(busy work day, so no fresh writing today – just a classic post on the behavioral talking that’s we’re revisiting as Coronavirus upends our days and forces us to find a new normal.)
Maybe he’s indigested. Or bored. Maybe his soul is pained, crushed, and the only way he knows to show it is to pace, or soothe himself by sorting phonics cards into a blue plastic box over and over, or piling everyone’s folded laundry into his drawer because disorder drives him nuts.
He’s always in motion. His whole life. The cyclone inside him builds when you’re not looking, then uproots up our house entire. All a mother can do is hold on, and pick up the pieces.
And now, at age 26, at 3:15 am, his feet start their talking – and his brows, and the one-eyed squint where he thinks I can’t see him. No words. He has a few, but why bother, he must think. Words are such imperfect levers for grabbing the heart’s desire. I can feel him hesitating outside the crack in my bedroom door, his gaze burning through the night. He starts out quietly, sneaky, but every sinew is poised, ready to see if he can get away with it. Why tonight? Why now? I worry that he’s pained, but then I feel the twinkle in his eye through the sliver of hallway light, that impishness he’s never outgrown.
A mother’s work is never done, I know. It’s 3:15 am and he’s still not asleep. I didn’t hear the grind and roll of the automatic garage door opening, so he must still be inside. Is he thirsty? It couldn’t have been my homemade meatballs, or the diet breaded eggplant I so masterfully crafted to soothe his cravings within his Weight Watcher points tally. They’re a crisp bit of heaven that says “Mom triumphed! She can tame him, and herself too!” It’s my illusion, but I have to hang on to it. I have to pretend we can all be happy when feet and hands and brows replace the sound of his voice. When motion is his paragraph. When I ask “Are you all right?” sixteen times, and all I get are rote “Yes,” the same as if I asked “Did you kill your brother?” or “Do you like calves liver?”

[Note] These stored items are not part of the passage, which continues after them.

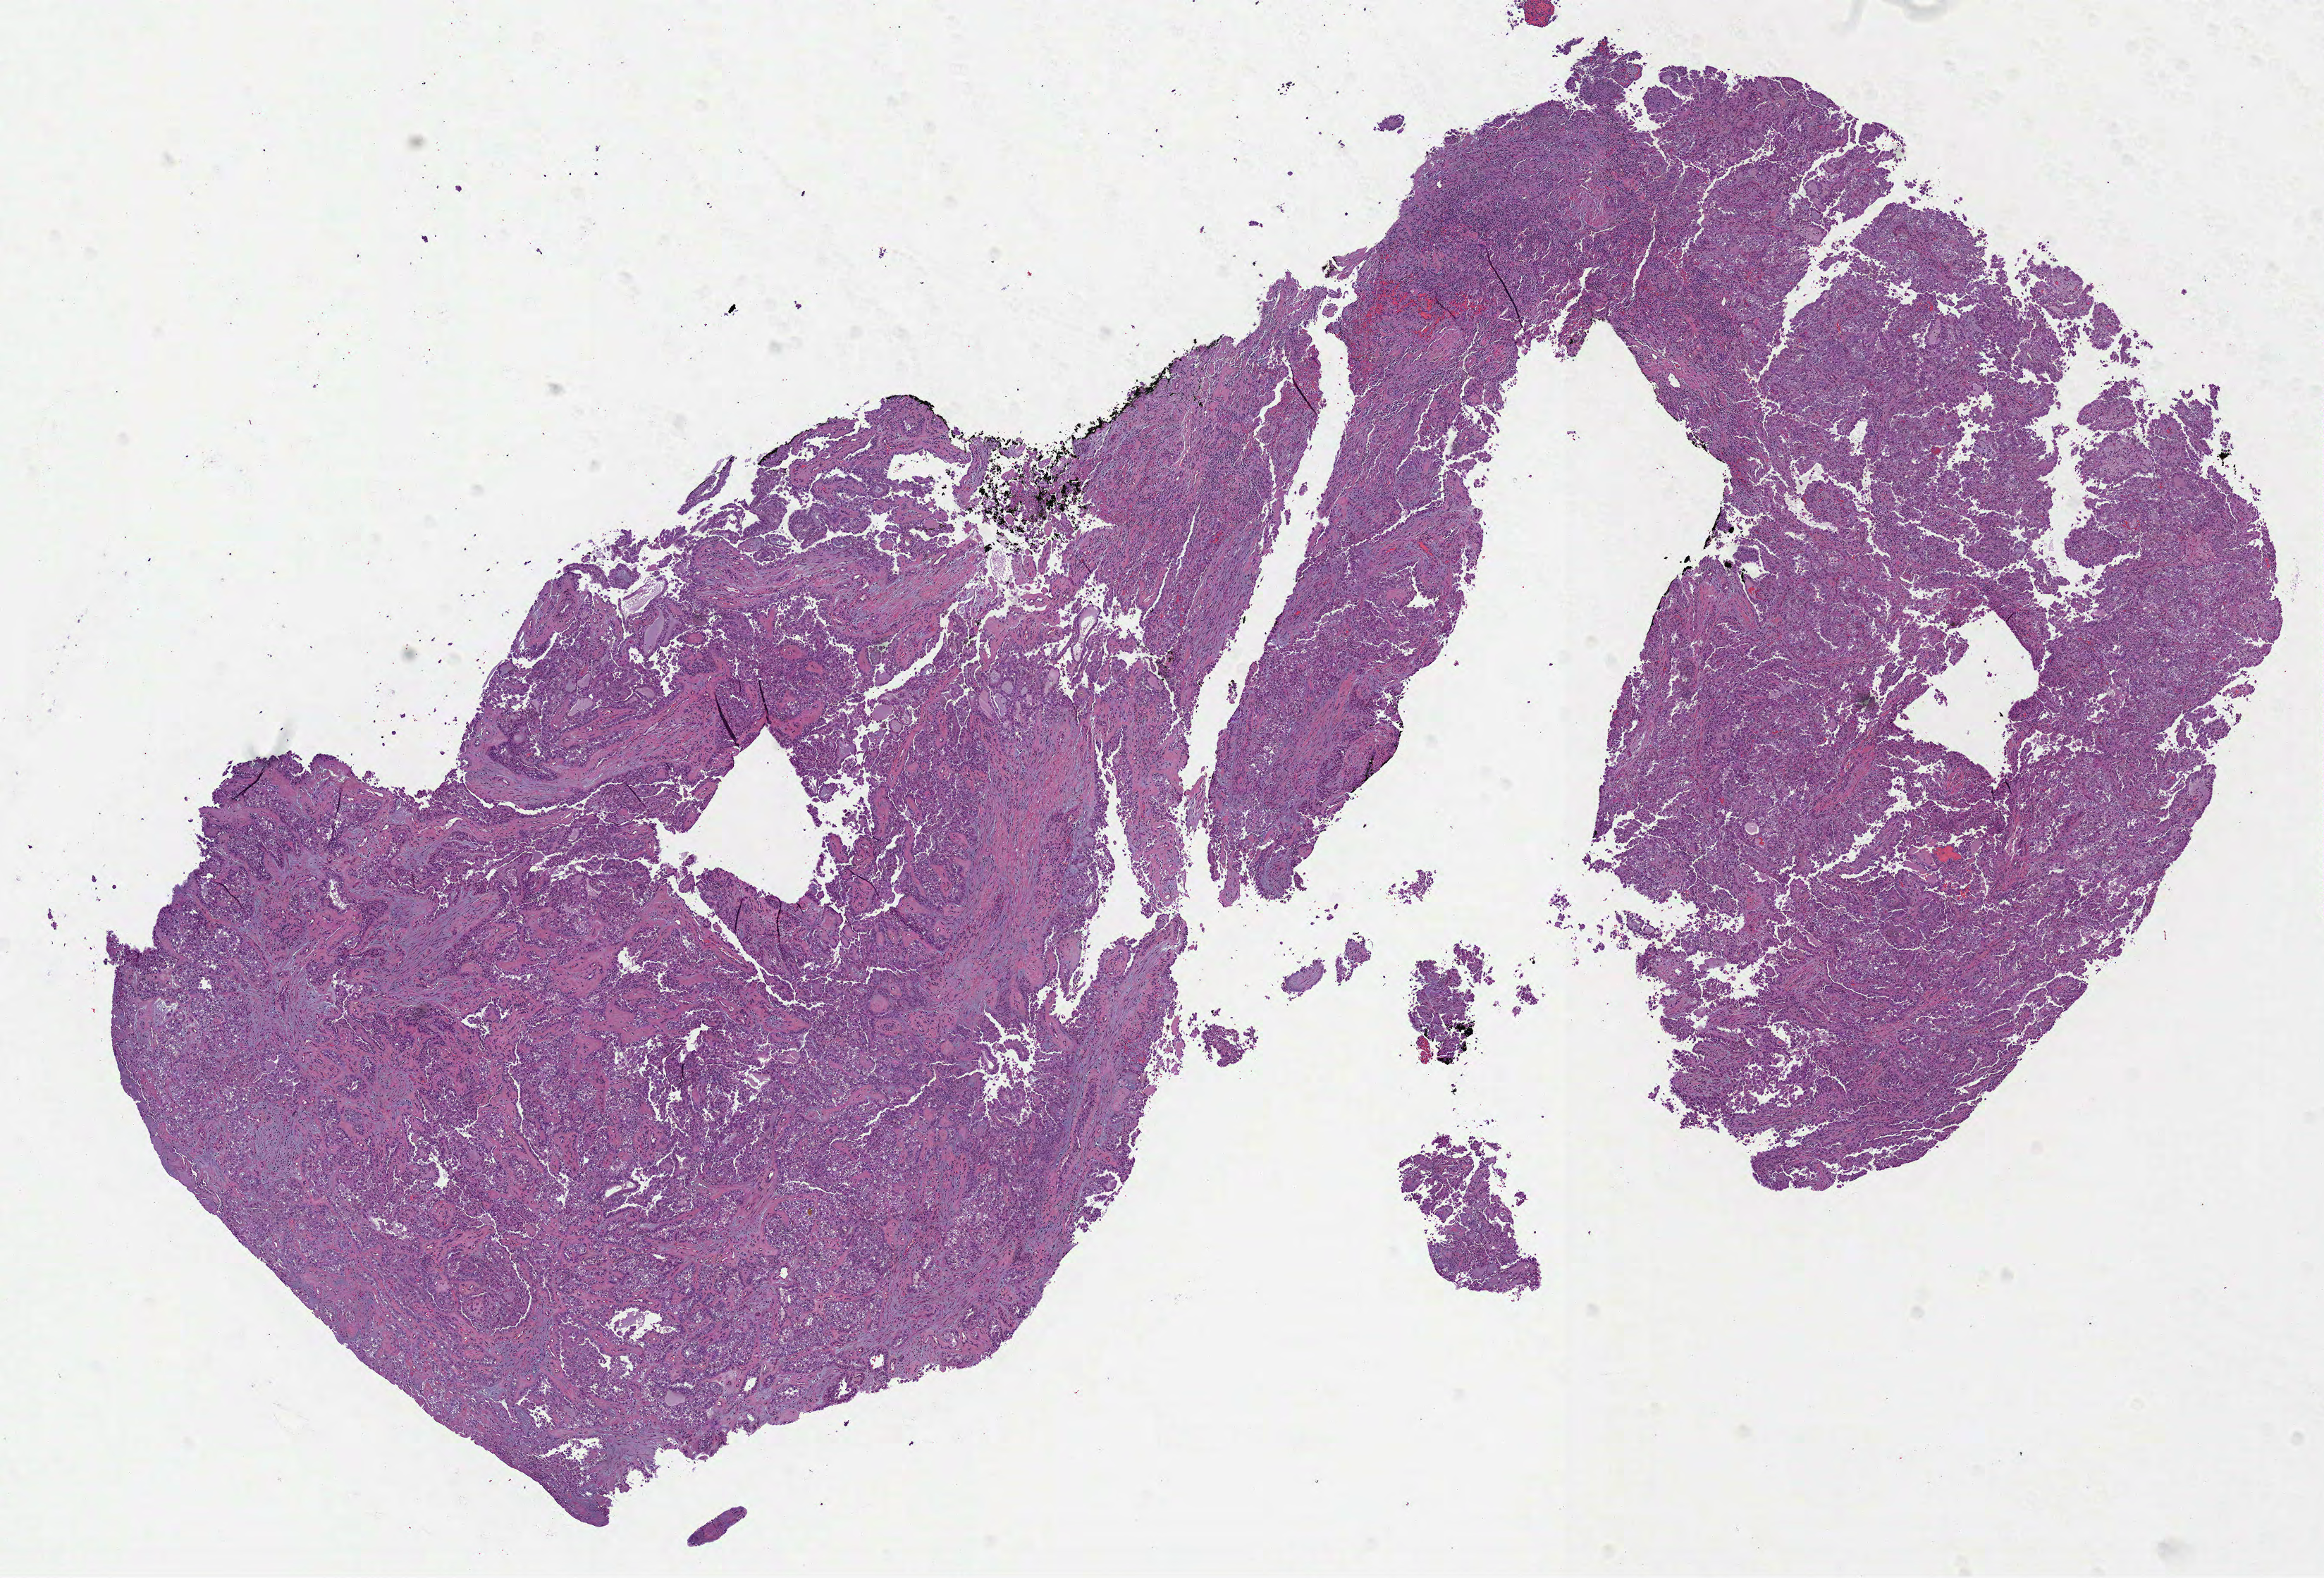
Digitized H&E tissue section (whole slide), a low-resolution overview of the entire scanned area, about 13.3 x 9.0 mm (from a 40x scan); formalin-fixed paraffin-embedded (FFPE) diagnostic section; sample: primary tumour, kidney. Female patient; age at initial diagnosis 35 years.
Lymph nodes positive (case pathology): 0 of 2 examined. AJCC pathologic stage: II. Diagnosis: Papillary adenocarcinoma, NOS.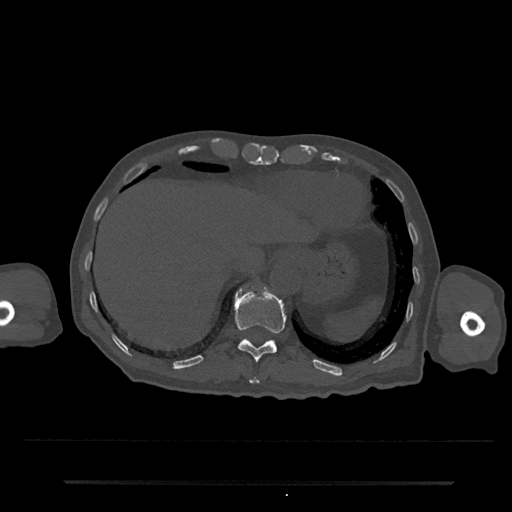
CT including the spine, one axial slice. Reconstruction kernel Br40s/3. Bone window (W 1800 / L 400 HU). 0.5 mm slice thickness. 512 × 512 image matrix, field of view 427 × 427 mm. Patient: male, 74 years. Case-level facts recorded for this patient, not image findings: primary cancer: prostate.
Structures marked on this image (semi-automatically segmented with operator editing):
- T10 vertebra: bounding box (x1, y1, x2, y2) in pixels: (249, 377, 260, 385)
- T11 vertebra: (234, 288, 286, 362)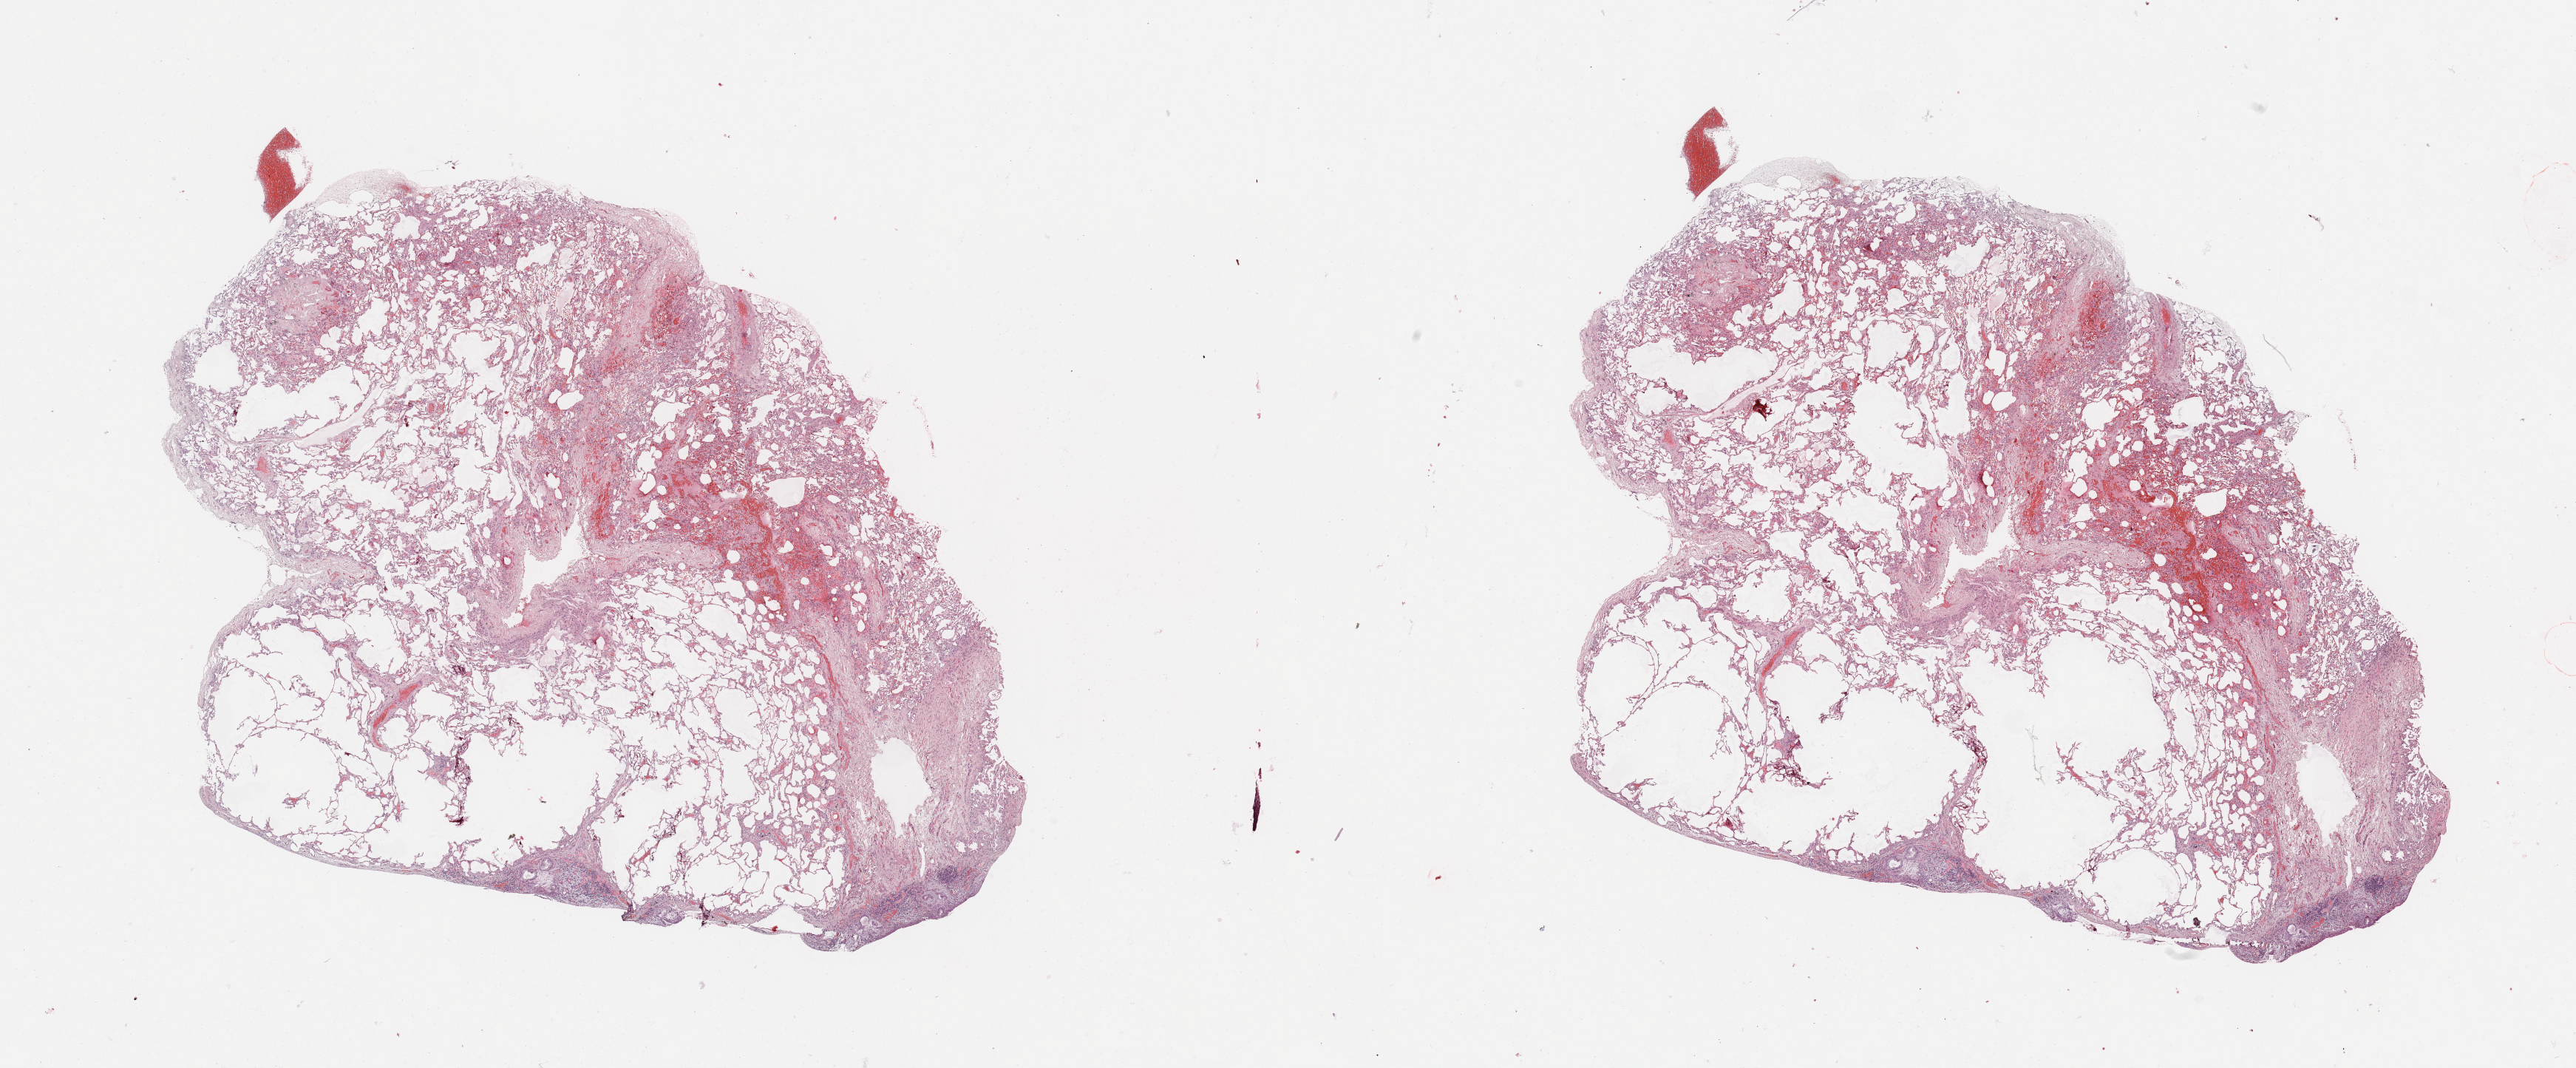
H&E whole-slide image — low-resolution overview of the scanned area, about 27.6 x 11.4 mm (slide scanned at 20x), lung, tissue type not recorded.
Patient diagnosis (cohort enrolment): lung adenocarcinoma (lung).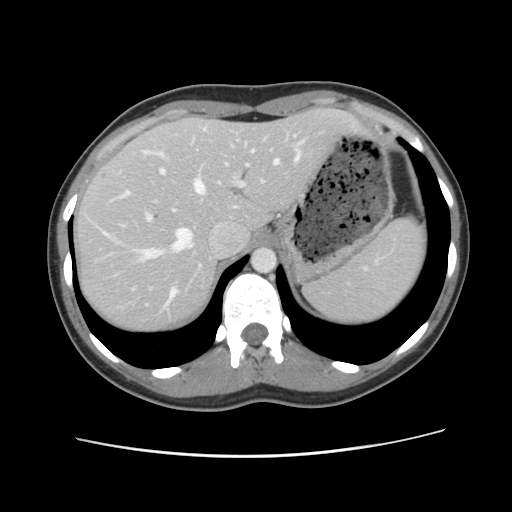
Contrast-enhanced abdominal CT, one axial slice; slice 87 of 134 in the series (ordered by position); 120 kVp; soft-tissue window (W 400 / L 40 HU); 2.5 mm slice thickness; 512 × 512 image matrix, field of view 339 × 339 mm. Case-level facts recorded for this patient, not image findings: patient: female, age 35 years at operation; diagnosis: colorectal cancer liver metastases, imaged before liver resection; multiple liver metastases: yes; largest metastasis: 4.5 cm; disease in both lobes: yes.
Outlined on this slice (expert manual segmentation):
- hepatic veins: box from (x=105, y=143) to (x=303, y=304) px
- liver: (x=74, y=110)–(x=362, y=334)
- planned liver remnant (the part of the liver to remain after resection): (x=75, y=110)–(x=361, y=334)
- portal vein (with intrahepatic branches): (x=144, y=139)–(x=293, y=223)
- liver metastasis: (x=99, y=171)–(x=109, y=181)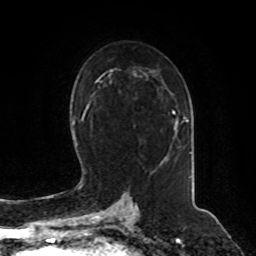
Breast MRI, one axial slice. Cropped to one breast. Dynamic contrast-enhanced series, time point 2 of 8 at this slice position (early post-contrast). 1.5 T. TE 4.2 ms, TR 7 ms. 2 mm slice thickness. 256 × 256 image matrix, field of view 180 × 180 mm. Female patient.
Structures marked on this image (semi-automatically segmented with operator editing):
- enhancing-tissue mask used for the functional tumour volume (all voxels passing the contrast-enhancement thresholds inside the analysis volume; usually the tumour): bounding box (x1, y1, x2, y2) in pixels: (172, 111, 188, 123)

It’s too quiet. In yet another admission I don’t run my life, he does – I pad down the stairs. Maybe he’s pop-topping the microbrews in the refrigerator again, enjoying the whoosh! of their spray like the 5-year old he is inside. Or maybe he hates his life – the maddening repetition, everyone structuring him. Maybe he knows the lie of it all – that those paid to help him sneer, treating him as a less-than, resenting that they can’t find a better job than guiding a man-boy. Maybe his turbulence is pain I can’t see, can’t feel, and he aches because he can’t tell me.
As I near the first floor landing, he rounds the corner, water cup in hand, smirking, looking tired. His eyes soften seeing that I’m not mad at him. Maybe he knows I love him, endlessly. – Maybe.